NEW ORLEANS Saturday marked the 72nd Anniversary of the attack on Pearl Harbor.
In the nation's capitol, more than two-thousand people attended the wreath laying ceremony at the navy memorial.
The annual remembrance is dedicated to those who fought and died on December 7, 1941, when the Japanese attacked the U.S. Navy base in Hawaii. Roughly 2,500 service members were killed that day.
The attack pulled America into WWII.
In New Orleans, Pearl Harbor Day takes special significance. The City is home to the WWII Museum, a place dedicated to preserving the legacy and history of those who fought in the war.
For one local veteran, who survived the attack on Pearl Harbor, the memories of that day are very vivid.
James Womack, a veteran living in Houma, La, was present for the Pearl Harbor remembrance ceremony at the WWII museum.
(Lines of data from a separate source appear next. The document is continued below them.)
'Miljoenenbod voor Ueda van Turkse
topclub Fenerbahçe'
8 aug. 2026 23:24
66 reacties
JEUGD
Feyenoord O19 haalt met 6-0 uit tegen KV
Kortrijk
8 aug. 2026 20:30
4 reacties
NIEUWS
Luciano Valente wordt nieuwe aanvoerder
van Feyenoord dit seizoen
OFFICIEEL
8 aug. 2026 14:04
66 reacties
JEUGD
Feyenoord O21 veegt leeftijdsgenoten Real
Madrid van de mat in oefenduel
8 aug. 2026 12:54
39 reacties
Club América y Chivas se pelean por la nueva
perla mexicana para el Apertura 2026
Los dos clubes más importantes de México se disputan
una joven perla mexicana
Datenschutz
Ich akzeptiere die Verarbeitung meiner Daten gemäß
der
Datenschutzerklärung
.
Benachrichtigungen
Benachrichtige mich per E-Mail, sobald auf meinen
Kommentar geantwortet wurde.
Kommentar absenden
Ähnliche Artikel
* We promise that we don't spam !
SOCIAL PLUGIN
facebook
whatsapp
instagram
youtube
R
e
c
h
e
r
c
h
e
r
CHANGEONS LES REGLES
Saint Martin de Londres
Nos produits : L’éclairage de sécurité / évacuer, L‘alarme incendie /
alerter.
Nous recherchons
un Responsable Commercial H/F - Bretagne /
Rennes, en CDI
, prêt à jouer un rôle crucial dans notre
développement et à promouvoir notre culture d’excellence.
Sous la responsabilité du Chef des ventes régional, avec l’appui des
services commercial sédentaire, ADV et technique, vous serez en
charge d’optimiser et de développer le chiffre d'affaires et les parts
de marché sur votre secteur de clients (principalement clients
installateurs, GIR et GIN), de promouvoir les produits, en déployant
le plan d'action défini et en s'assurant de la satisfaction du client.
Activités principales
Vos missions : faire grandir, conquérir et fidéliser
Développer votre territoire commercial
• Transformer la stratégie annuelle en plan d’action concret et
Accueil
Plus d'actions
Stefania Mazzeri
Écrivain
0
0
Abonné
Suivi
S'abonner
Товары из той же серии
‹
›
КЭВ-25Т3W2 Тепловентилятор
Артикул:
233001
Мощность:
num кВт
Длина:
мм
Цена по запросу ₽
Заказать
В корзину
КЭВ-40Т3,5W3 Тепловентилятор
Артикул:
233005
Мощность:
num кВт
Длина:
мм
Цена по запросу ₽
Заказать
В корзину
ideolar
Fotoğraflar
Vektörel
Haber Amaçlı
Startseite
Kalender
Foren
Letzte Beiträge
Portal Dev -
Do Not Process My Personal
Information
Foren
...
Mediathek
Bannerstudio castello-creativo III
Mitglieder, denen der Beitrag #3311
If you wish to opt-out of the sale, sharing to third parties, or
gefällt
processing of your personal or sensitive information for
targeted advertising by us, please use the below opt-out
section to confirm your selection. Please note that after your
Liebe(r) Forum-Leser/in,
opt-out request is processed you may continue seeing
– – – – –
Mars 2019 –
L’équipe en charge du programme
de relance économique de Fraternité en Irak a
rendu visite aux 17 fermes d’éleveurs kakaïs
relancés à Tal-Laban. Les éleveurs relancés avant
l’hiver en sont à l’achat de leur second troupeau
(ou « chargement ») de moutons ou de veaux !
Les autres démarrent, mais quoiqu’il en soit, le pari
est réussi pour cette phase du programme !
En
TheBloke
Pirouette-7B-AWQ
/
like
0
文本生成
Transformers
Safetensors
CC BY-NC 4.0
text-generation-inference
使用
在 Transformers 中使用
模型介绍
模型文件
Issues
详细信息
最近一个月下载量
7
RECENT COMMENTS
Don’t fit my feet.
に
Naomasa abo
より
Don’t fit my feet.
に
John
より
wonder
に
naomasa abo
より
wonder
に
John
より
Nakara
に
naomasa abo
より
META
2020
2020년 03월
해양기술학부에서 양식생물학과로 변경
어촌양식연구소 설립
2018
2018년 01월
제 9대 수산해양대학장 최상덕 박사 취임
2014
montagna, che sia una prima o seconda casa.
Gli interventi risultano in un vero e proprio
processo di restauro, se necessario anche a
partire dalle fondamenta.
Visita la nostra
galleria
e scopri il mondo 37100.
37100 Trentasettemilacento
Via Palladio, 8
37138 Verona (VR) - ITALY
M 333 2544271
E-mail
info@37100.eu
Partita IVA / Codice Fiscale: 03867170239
He was among a handful of veterans from that era who were recognized for their service during the ceremony.
For Womack, Pearl Harbor day goes beyond remembering. For him, it is reliving.
'It still hurts to think about it,' said Womack.
Womack was 21-years-old when the Japanese attacked the navy base on the Hawaiian island of Oahu. Today, despite the pain, Womack is able to recall the day with a bit of humor.
'We were still in bed when the fun started,' said Womack.
While other vessels were on fire, the ship Womack was serving on, the USS St. Louis, managed to escape.It was later nicknamed the 'The Lucky Lou.'
'Really, I'm thinking how god blessed me to bring me through it. Terrible things happened that day. So many terrible losses,' said Womack.
With each passing year, the ranks of the proud members of a generation who sacrificed so much are dwindling. But for veterans like Womack remembering the attack on Pearl Harbor is their way of honoring fellow servicemen who are no longer with us.